Juice / Vigorish (Vig)

The bookmaker's commission on each wager, embedded in the odds rather than charged separately.

Juice — also vigorish, or simply the vig — is the built-in commission a sportsbook charges for taking a bet. It never appears as a separate line item on your slip; it is baked straight into the odds, ensuring the book earns regardless of which side wins. Juice is the primary engine of sportsbook profit and survival.

The clearest example shows up in standard spread and totals betting, where both sides price at -110. At that number a bettor risks $110 to win $100. With two bettors staking equal amounts on opposite sides, the book takes in $220 in stakes but pays the winner only $210 ($110 stake plus $100 profit). The leftover $10 — about 4.55% of total handle — is the book’s margin.

In a perfectly efficient, juice-free market, both sides of a 50/50 proposition would price at +100 (even money). The gap between the offered odds and those fair odds is the cost of placing the bet.

Example

A book posts a college basketball spread with Team A at -5.5 (-110) and Team B at +5.5 (-110). You stake $110 on Team A. Cover, and you win $100 profit; lose, and the book keeps your $110. Another bettor stakes $110 on Team B at matching odds.
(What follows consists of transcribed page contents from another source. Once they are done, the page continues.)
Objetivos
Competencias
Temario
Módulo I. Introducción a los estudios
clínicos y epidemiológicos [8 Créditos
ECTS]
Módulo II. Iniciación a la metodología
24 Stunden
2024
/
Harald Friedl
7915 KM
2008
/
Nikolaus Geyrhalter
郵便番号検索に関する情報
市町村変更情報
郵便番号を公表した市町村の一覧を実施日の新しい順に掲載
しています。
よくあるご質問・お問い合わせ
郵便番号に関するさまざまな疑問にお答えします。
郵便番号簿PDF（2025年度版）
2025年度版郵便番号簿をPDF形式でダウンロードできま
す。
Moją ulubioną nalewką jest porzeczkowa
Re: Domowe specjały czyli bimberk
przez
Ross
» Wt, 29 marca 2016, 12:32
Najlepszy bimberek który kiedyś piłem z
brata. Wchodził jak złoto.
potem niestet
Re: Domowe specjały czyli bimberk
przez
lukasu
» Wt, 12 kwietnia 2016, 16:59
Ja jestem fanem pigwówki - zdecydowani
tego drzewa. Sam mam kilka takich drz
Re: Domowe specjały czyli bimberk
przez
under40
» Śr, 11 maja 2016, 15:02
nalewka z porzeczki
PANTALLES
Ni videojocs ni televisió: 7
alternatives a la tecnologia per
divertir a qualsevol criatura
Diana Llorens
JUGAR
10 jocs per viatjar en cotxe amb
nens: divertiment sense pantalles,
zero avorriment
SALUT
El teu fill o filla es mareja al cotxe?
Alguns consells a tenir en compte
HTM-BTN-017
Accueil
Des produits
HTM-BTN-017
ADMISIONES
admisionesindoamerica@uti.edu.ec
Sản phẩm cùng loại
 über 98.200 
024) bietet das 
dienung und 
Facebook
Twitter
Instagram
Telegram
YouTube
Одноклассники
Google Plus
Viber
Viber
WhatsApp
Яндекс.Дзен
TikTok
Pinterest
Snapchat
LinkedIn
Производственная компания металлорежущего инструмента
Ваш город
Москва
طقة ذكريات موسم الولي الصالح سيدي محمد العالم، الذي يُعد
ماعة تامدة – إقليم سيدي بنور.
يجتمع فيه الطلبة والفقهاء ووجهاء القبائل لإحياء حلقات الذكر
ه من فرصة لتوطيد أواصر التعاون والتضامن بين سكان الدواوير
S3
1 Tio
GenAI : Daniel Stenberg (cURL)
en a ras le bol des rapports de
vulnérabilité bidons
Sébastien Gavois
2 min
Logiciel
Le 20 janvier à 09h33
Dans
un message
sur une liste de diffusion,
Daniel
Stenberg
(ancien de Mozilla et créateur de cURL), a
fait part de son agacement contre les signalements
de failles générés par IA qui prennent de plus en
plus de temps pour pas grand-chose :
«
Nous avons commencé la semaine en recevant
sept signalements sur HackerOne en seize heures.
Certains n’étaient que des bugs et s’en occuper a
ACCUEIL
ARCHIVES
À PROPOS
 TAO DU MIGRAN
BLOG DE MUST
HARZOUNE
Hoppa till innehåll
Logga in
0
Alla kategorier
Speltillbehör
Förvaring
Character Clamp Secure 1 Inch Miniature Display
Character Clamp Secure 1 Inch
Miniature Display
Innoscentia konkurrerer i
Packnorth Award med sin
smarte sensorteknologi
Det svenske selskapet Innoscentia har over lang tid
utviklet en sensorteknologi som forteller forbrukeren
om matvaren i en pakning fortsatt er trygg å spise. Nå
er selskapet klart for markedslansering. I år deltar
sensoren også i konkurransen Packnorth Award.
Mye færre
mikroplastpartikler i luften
The book holds $220 total and pays $210 to whichever bettor wins, retaining a $10 margin.

Were the same market offered at -105 per side, you would risk only $105 to win $100 — lower vig, and a cheaper bet.

Key Points

  • Lower juice is better for bettors: Hunting reduced-juice lines (e.g., -105 over -110) saves money over time and meaningfully boosts long-term returns.
  • Juice varies by market and sport: Mainstream markets like NFL spreads tend to run tighter juice than niche markets or props, where the vig can climb much higher.
  • The vig is not the same as the hold: Juice is the margin on a single side; the hold is the overall percentage the book retains from total money wagered on a market.
  • Implied probabilities reveal the vig: Convert both sides of a market to implied probabilities — when they sum past 100%, the excess is the total overround, the book’s combined margin across the market.